OmkarPathak / pyresparser

A simple resume parser used for extracting information from resumes
GNU General Public License v3.0
808 stars 411 forks source link

Extraction of Names is not always correct #23

Closed arvindrkrishnen closed 4 years ago

arvindrkrishnen commented 4 years ago

I have ran this module through bunch of 1000+ resumes and the name extraction itself is not always correct. Hardly 200 resumes extraction was successful. Have you validated this code against variety of resume samples?

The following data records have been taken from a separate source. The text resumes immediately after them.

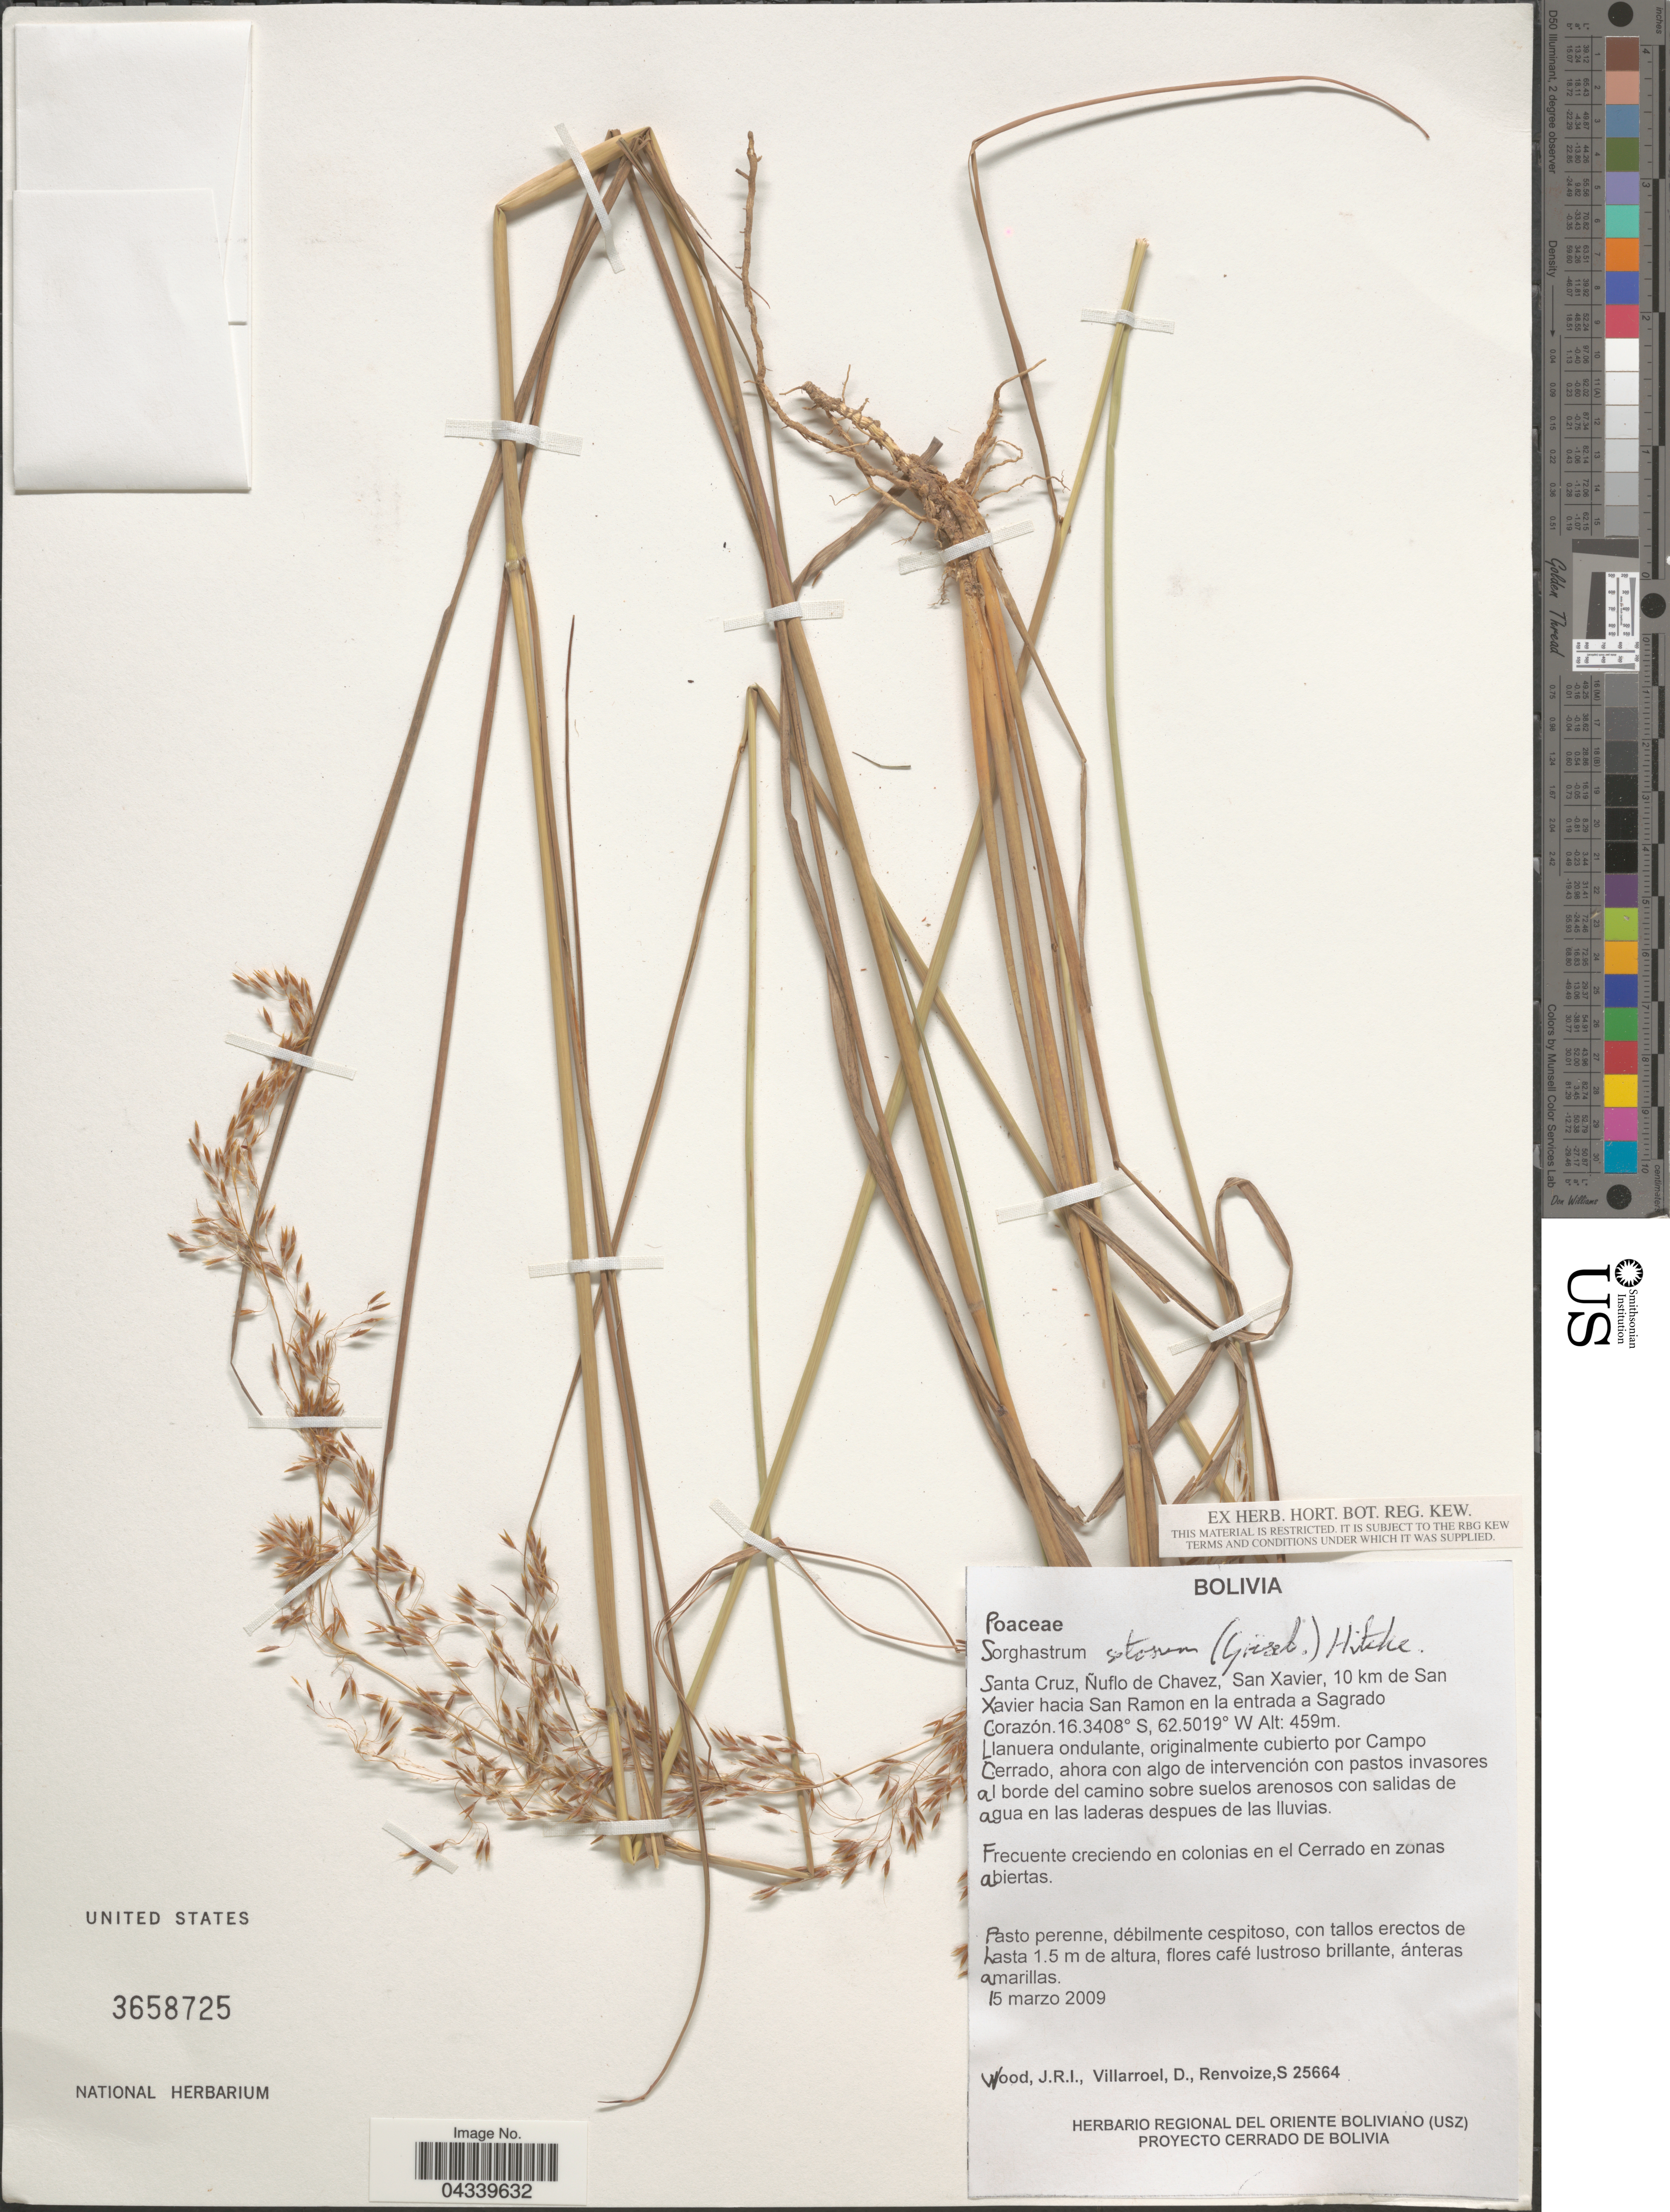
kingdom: Plantae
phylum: Tracheophyta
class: Liliopsida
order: Poales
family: Poaceae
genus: Sorghastrum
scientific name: Sorghastrum setosum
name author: (Griseb.) Hitchc.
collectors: J. R. I. Wood, D. Villarroel & S. A. Renvoize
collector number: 25664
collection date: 2009-03-15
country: Bolivia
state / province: Santa Cruz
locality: Ñuflo de Chavez, San Xavier, 10 km de San Xavier hacia San Ramon en la entrada a Sagrado Corazón.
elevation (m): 459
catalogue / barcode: US 3658725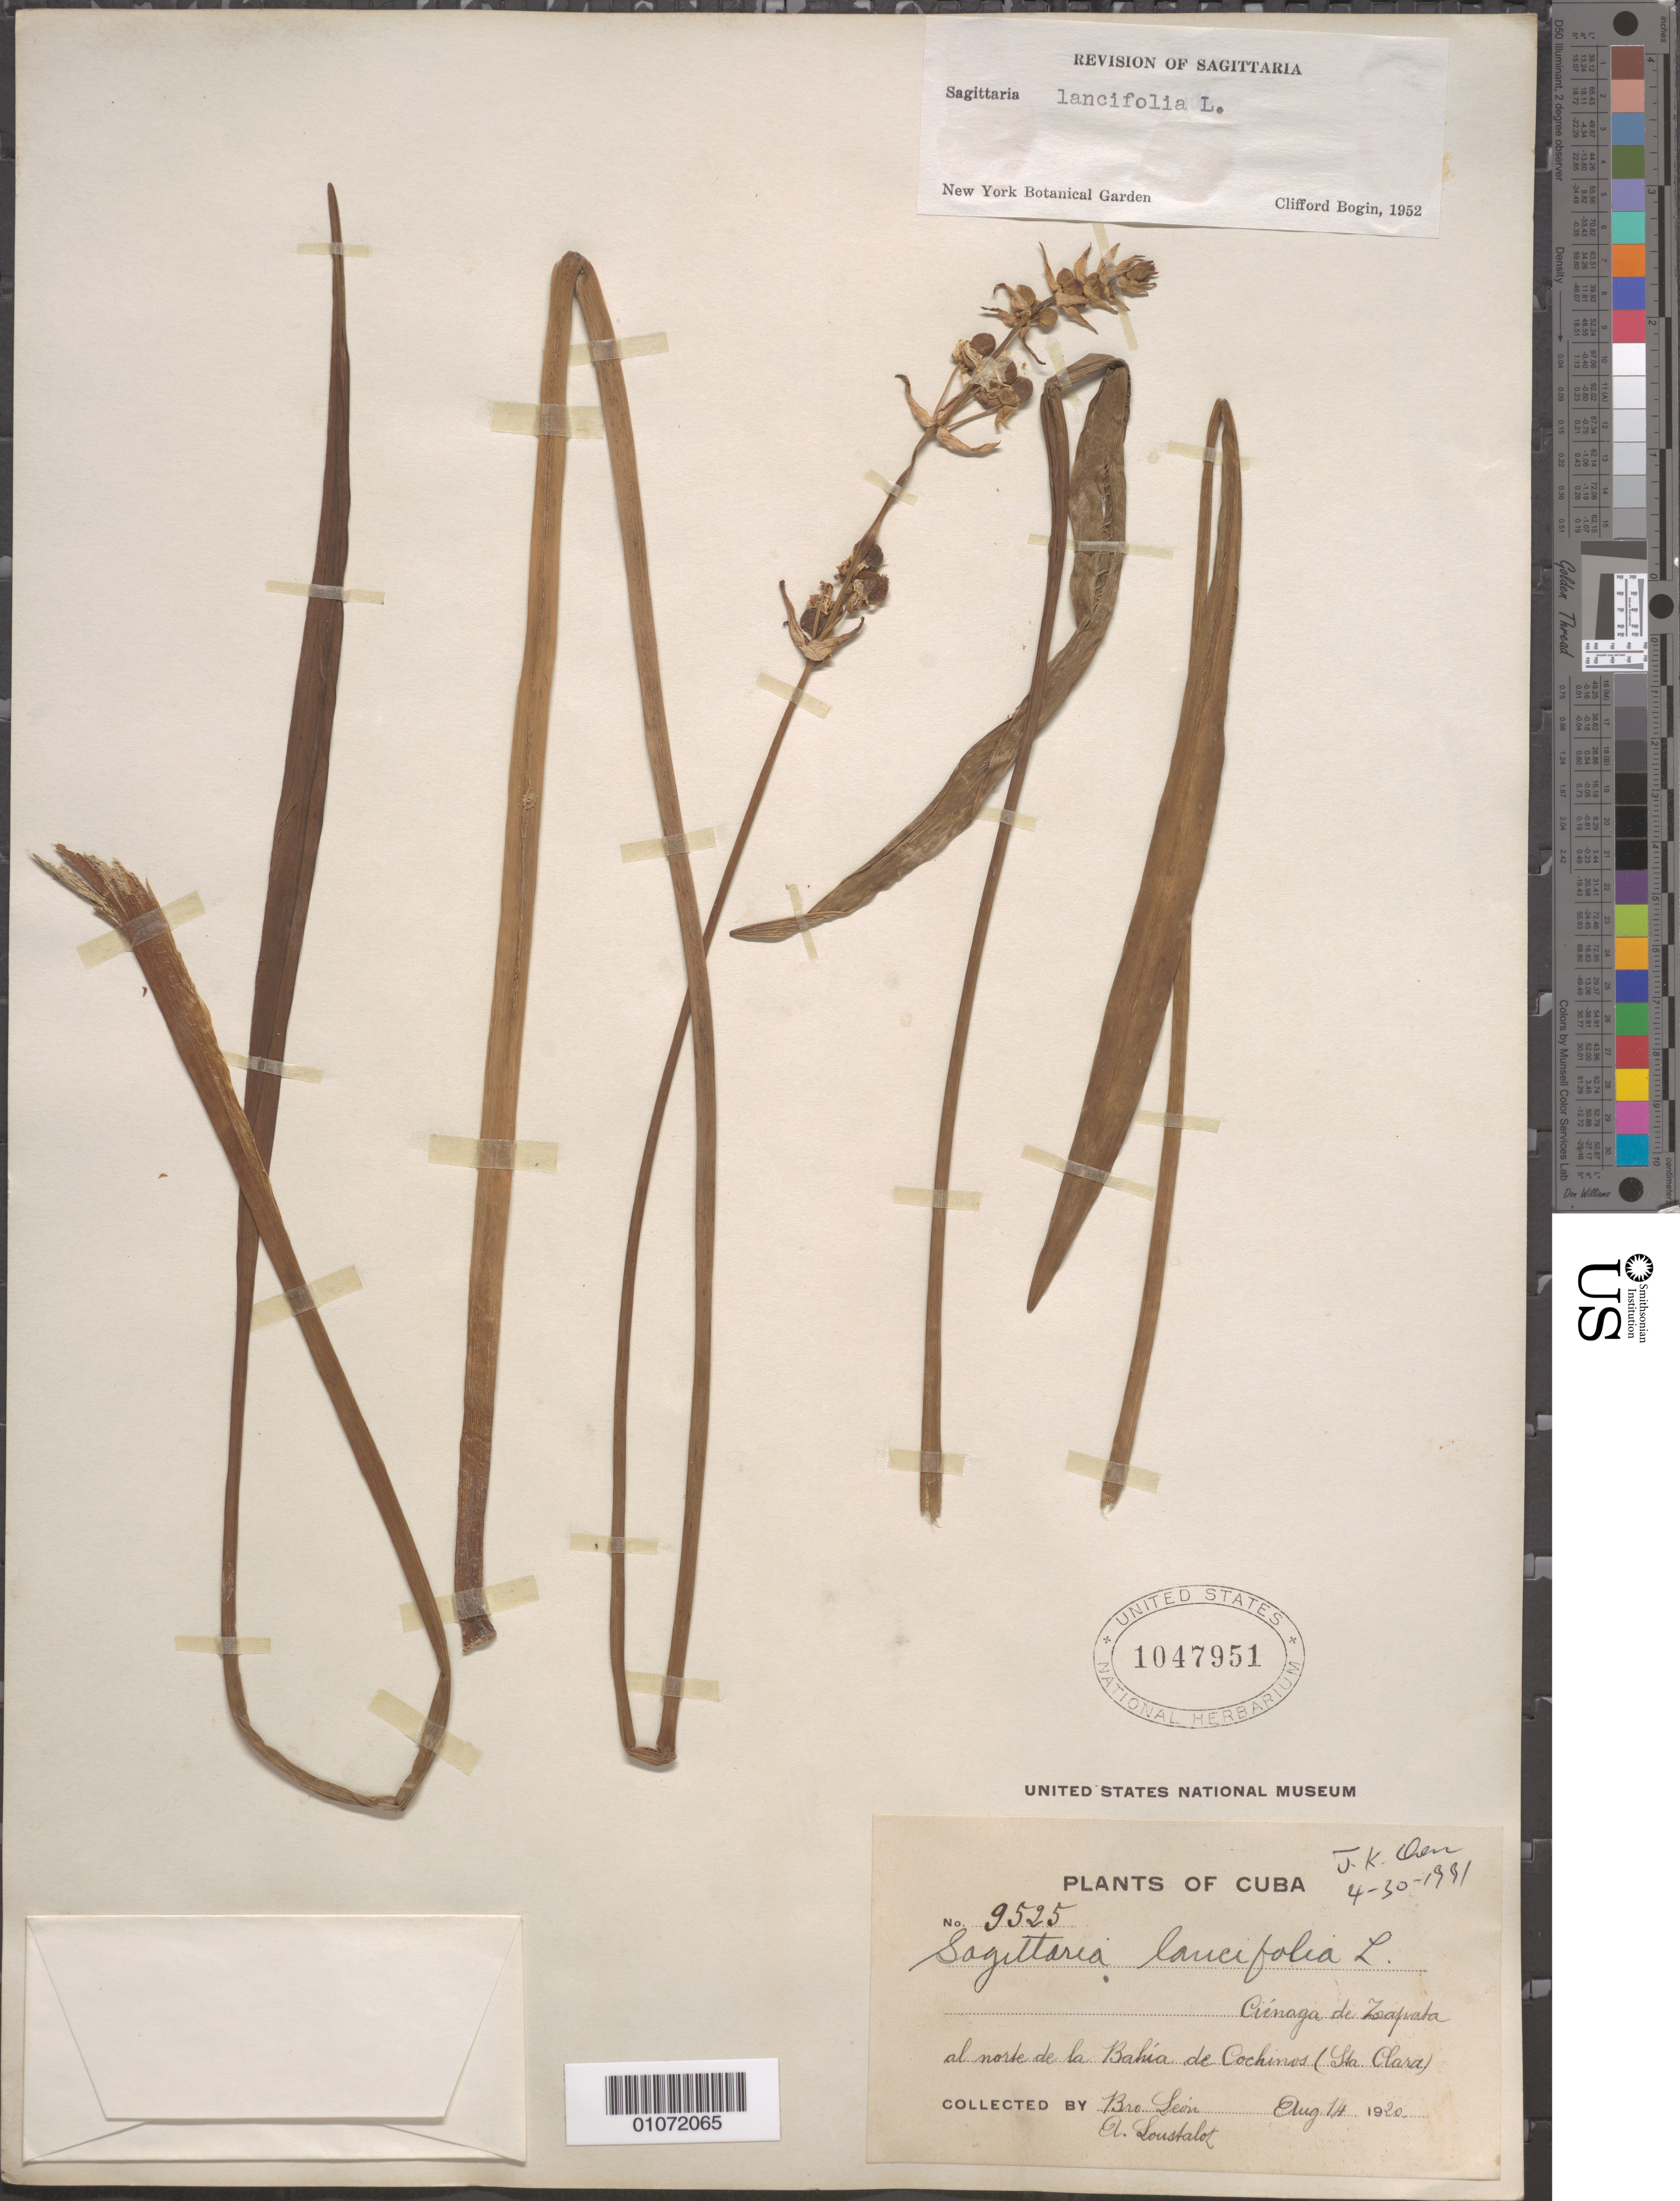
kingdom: Plantae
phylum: Tracheophyta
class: Liliopsida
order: Alismatales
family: Alismataceae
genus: Sagittaria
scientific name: Sagittaria lancifolia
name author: L.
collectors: Bro. León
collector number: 9525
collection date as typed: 14 Aug 1920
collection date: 1920-08-14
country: Cuba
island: Cuba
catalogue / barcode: US 1047951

OmkarPathak commented 4 years ago

@arvindrkrishnen yes I am aware of it. The thing is, resumes do not have a specific format and it is really hard to train a model for such a variety of resumes. But for many of the "standard" resumes, I think name extraction is fairly good. Please suggest any better methods for the same if you have 😄

arvindrkrishnen commented 4 years ago

Can you create a custom NER model using the data to recognize Indian names. Download datasets from here - http://au-kbc.org/nlp/NER-FIRE2013/

Additional datasets available at https://github.com/piyusharma95/NER-for-Hindi

OmkarPathak commented 4 years ago

@arvindrkrishnen thanks for the links. Sure I will try to train NER on the above-mentioned dataset. Will let you know once done

arvindrkrishnen commented 4 years ago

what worked well for me is to use Apache Tika for extracting cleaner text from PDF and word document. Just add this component in your code.

import tika
from tika import parser
#download and install TIKA server from https://cwiki.apache.org/confluence/display/TIKA/TikaServer#TikaServer-RunningtheTikaServerasaJarfile
#run TIKA server before you start the below command line
file_data = parser.from_file(file, 'http://localhost:9998/tika')
text = file_data['content']
OmkarPathak commented 4 years ago

@arvindrkrishnen thanks for the help. I did not find tika to be very effective in terms of text extraction. It is fairy similar to pdfminer and hence we have decided not to include this in pyresparser as it adds one layer of dependency.